Originally Posted by tacou (Post 7081731)
A) all the way. Like Roddick always said, if you decide to play you are 100%.

That doesn't mean you can't get injured during the game in which case I don't see any reason not to mention the injury when asked about it.

Ellipses 12-27-2012 01:12 PM

The problem with B is that no one ever cares about whether the reporter brought it up or not. That's why you have all the quote mining that goes on around here.

Personally, I would only publicly (and briefly) mention an injury if I was both asked about it and I won. Not perfect, but...

Quote:

Originally Posted by Hood_Man (Post 7081602)
Whenever. They'll get criticised for it based on how much the person dislikes them.

^ This.

albatros_forehand 12-27-2012 01:58 PM

Quote:

Originally Posted by Warmaster (Post 7081738)
That doesn't mean you can't get injured during the game in which case I don't see any reason not to mention the injury when asked about it.

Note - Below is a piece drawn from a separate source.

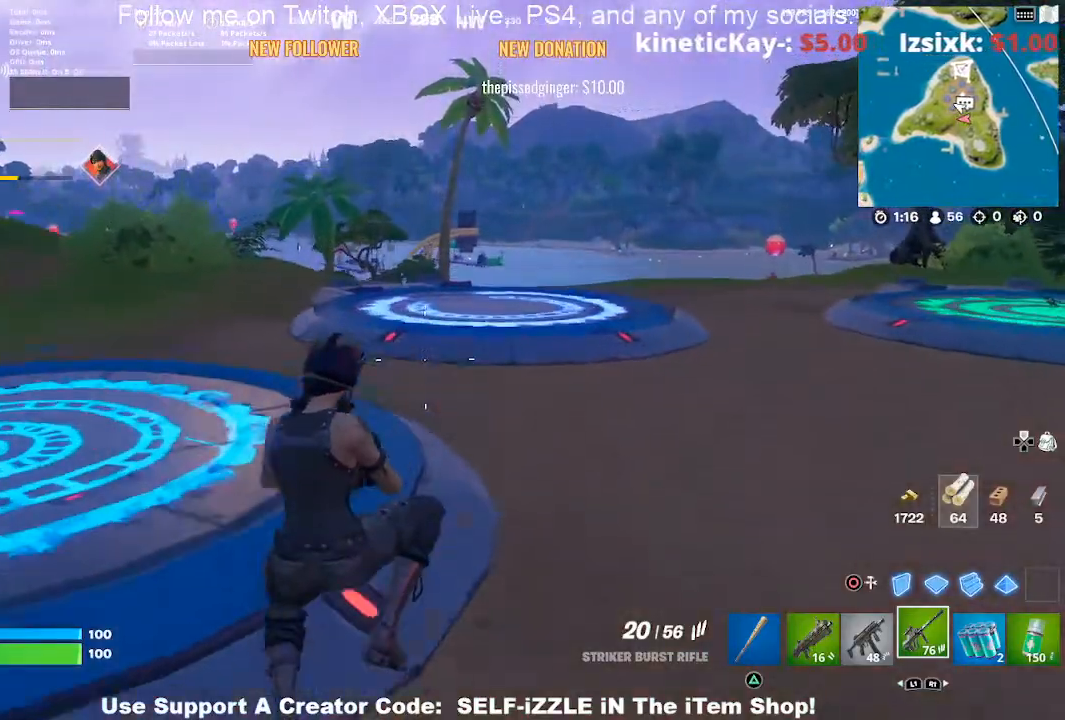
{"buttons": [], "left_stick": "up-right", "right_stick": "center", "events": []}
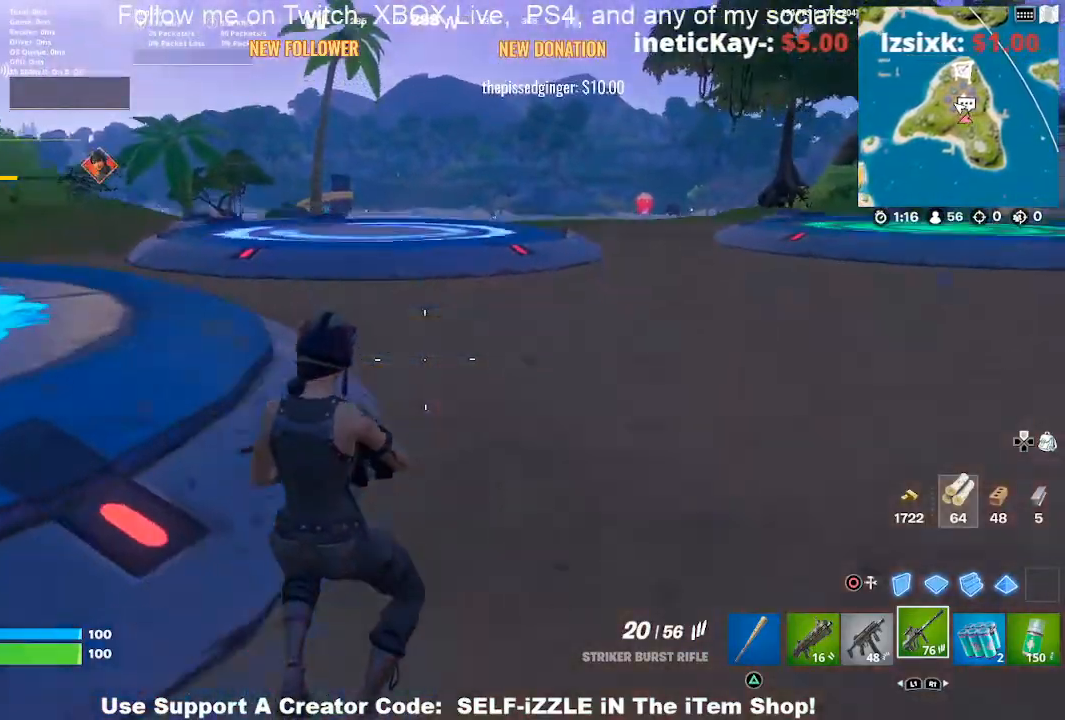
{"buttons": [], "left_stick": "up-right", "right_stick": "center", "events": [[133, "CROSS", "down"], [267, "CROSS", "up"]]}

So let's put it this way. If you decide to go on you are 100% (and no need to cry about it later)

Mick 12-27-2012 02:00 PM

in the old days, the australian players said if you decided to play then you're not injured.

woodrow1029 12-27-2012 02:14 PM

Ask Nadal. He should be able to tell you.

Candide 12-27-2012 02:21 PM

Quote:

Originally Posted by Mick (Post 7081892)
in the old days, the australian players said if you decided to play then you're not injured.

Well said. Anyone who's ever played sport at any kind of level knows that playing injury free is the exception not the rule. If you can tie up your boots then you're fit enough to go.

sportsfan1 12-27-2012 03:08 PM

The only correct option is a) "No mention of the injury at all, completely dismiss any connection between injury and loss. Dont talk about it even if brought up.", much like Rafa did after his loss to Ferrer in the the AO. Anything that's said about an injury, even if true, just makes it sound like an excuse.

Prisoner of Birth 12-27-2012 03:25 PM

Quote:

Originally Posted by Hood_Man (Post 7081602)
Whenever. They'll get criticised for it based on how much the person dislikes them.

Quoted for truth.

DragonBlaze 12-27-2012 03:29 PM

Quote:

Originally Posted by Hood_Man (Post 7081602)
Whenever. They'll get criticised for it based on how much the person dislikes them.

This was basically my response as soon as I read the thread title. Spot on.